** YOUR OBJECTIVE **
Below are records to repeat exactly. Omit the pictures from the copy.

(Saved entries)
^^^^
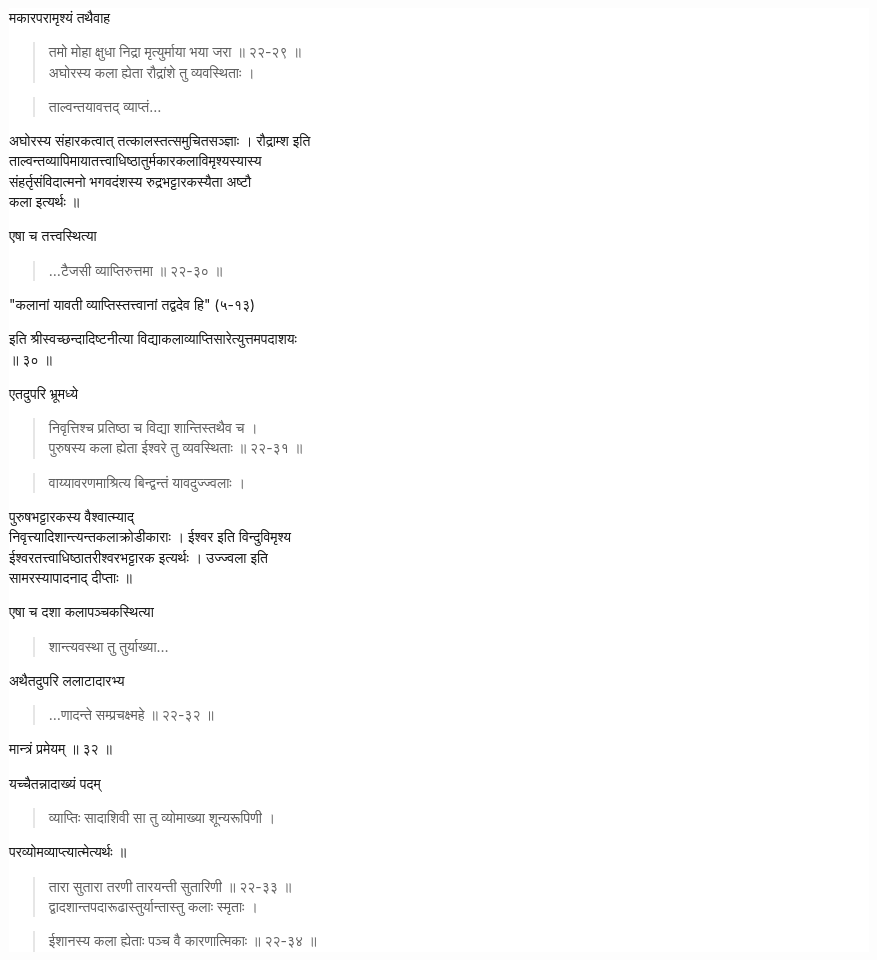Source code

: मकारपरामृश्यं तथैवाह   
  
> तमो मोहा क्षुधा निद्रा मृत्युर्माया भया जरा ॥ २२-२९ ॥  
> अघोरस्य कला ह्येता रौद्रांशे तु व्यवस्थिताः ।   
  
> ताल्वन्तयावत्तद् व्याप्तं…  
  
  
अघोरस्य संहारकत्वात् तत्कालस्तत्समुचितसञ्ज्ञाः । रौद्राम्श इति   
ताल्वन्तव्यापिमायातत्त्वाधिष्ठातुर्मकारकलाविमृश्यस्यास्य   
संहर्तृसंविदात्मनो भगवदंशस्य रुद्रभट्टारकस्यैता अष्टौ   
कला इत्यर्थः ॥  
  
एषा च तत्त्वस्थित्या   
  
  
> …टैजसी व्याप्तिरुत्तमा ॥ २२-३० ॥  
  
  
"कलानां यावती व्याप्तिस्तत्त्वानां तद्वदेव हि" (५-१३)  
  
इति श्रीस्वच्छन्दादिष्टनीत्या विद्याकलाव्याप्तिसारेत्युत्तमपदाशयः   
॥ ३० ॥  
  
एतदुपरि भ्रूमध्ये   
  
  
> निवृत्तिश्च प्रतिष्ठा च विद्या शान्तिस्तथैव च ।  
> पुरुषस्य कला ह्येता ईश्वरे तु व्यवस्थिताः ॥ २२-३१ ॥   
  
> वाय्यावरणमाश्रित्य बिन्द्वन्तं यावदुज्ज्वलाः ।  
  
  
पुरुषभट्टारकस्य वैश्वात्म्याद्   
निवृत्त्यादिशान्त्यन्तकलाक्रोडीकाराः । ईश्वर इति विन्दुविमृश्य   
ईश्वरतत्त्वाधिष्ठातरीश्वरभट्टारक इत्यर्थः । उज्ज्वला इति   
सामरस्यापादनाद् दीप्ताः ॥   
  
एषा च दशा कलापञ्चकस्थित्या   
  
  
> शान्त्यवस्था तु तुर्याख्या…  
  
  
अथैतदुपरि ललाटादारभ्य   
  
  
> …णादन्ते सम्प्रचक्ष्महे ॥ २२-३२ ॥  
  
  
मान्त्रं प्रमेयम् ॥ ३२ ॥  
  
यच्चैतन्नादाख्यं पदम्   
  
  
> व्याप्तिः सादाशिवी सा तु व्योमाख्या शून्यरूपिणी ।  
  
  
परव्योमव्याप्त्यात्मेत्यर्थः ॥   
  
  
> तारा सुतारा तरणी तारयन्ती सुतारिणी ॥ २२-३३ ॥  
> द्वादशान्तपदारूढास्तुर्यान्तास्तु कलाः स्मृताः ।  
  
> ईशानस्य कला ह्येताः पञ्च वै कारणात्मिकाः ॥ २२-३४ ॥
^^^^
** ANSWER TO THIS TASK **
Source code

: मकारपरामृश्यं तथैवाह   
  
> तमो मोहा क्षुधा निद्रा मृत्युर्माया भया जरा ॥ २२-२९ ॥  
> अघोरस्य कला ह्येता रौद्रांशे तु व्यवस्थिताः ।   
  
> ताल्वन्तयावत्तद् व्याप्तं…  
  
  
अघोरस्य संहारकत्वात् तत्कालस्तत्समुचितसञ्ज्ञाः । रौद्राम्श इति   
ताल्वन्तव्यापिमायातत्त्वाधिष्ठातुर्मकारकलाविमृश्यस्यास्य   
संहर्तृसंविदात्मनो भगवदंशस्य रुद्रभट्टारकस्यैता अष्टौ   
कला इत्यर्थः ॥  
  
एषा च तत्त्वस्थित्या   
  
  
> …टैजसी व्याप्तिरुत्तमा ॥ २२-३० ॥  
  
  
"कलानां यावती व्याप्तिस्तत्त्वानां तद्वदेव हि" (५-१३)  
  
इति श्रीस्वच्छन्दादिष्टनीत्या विद्याकलाव्याप्तिसारेत्युत्तमपदाशयः   
॥ ३० ॥  
  
एतदुपरि भ्रूमध्ये   
  
  
> निवृत्तिश्च प्रतिष्ठा च विद्या शान्तिस्तथैव च ।  
> पुरुषस्य कला ह्येता ईश्वरे तु व्यवस्थिताः ॥ २२-३१ ॥   
  
> वाय्यावरणमाश्रित्य बिन्द्वन्तं यावदुज्ज्वलाः ।  
  
  
पुरुषभट्टारकस्य वैश्वात्म्याद्   
निवृत्त्यादिशान्त्यन्तकलाक्रोडीकाराः । ईश्वर इति विन्दुविमृश्य   
ईश्वरतत्त्वाधिष्ठातरीश्वरभट्टारक इत्यर्थः । उज्ज्वला इति   
सामरस्यापादनाद् दीप्ताः ॥   
  
एषा च दशा कलापञ्चकस्थित्या   
  
  
> शान्त्यवस्था तु तुर्याख्या…  
  
  
अथैतदुपरि ललाटादारभ्य   
  
  
> …णादन्ते सम्प्रचक्ष्महे ॥ २२-३२ ॥  
  
  
मान्त्रं प्रमेयम् ॥ ३२ ॥  
  
यच्चैतन्नादाख्यं पदम्   
  
  
> व्याप्तिः सादाशिवी सा तु व्योमाख्या शून्यरूपिणी ।  
  
  
परव्योमव्याप्त्यात्मेत्यर्थः ॥   
  
  
> तारा सुतारा तरणी तारयन्ती सुतारिणी ॥ २२-३३ ॥  
> द्वादशान्तपदारूढास्तुर्यान्तास्तु कलाः स्मृताः ।  
  
> ईशानस्य कला ह्येताः पञ्च वै कारणात्मिकाः ॥ २२-३४ ॥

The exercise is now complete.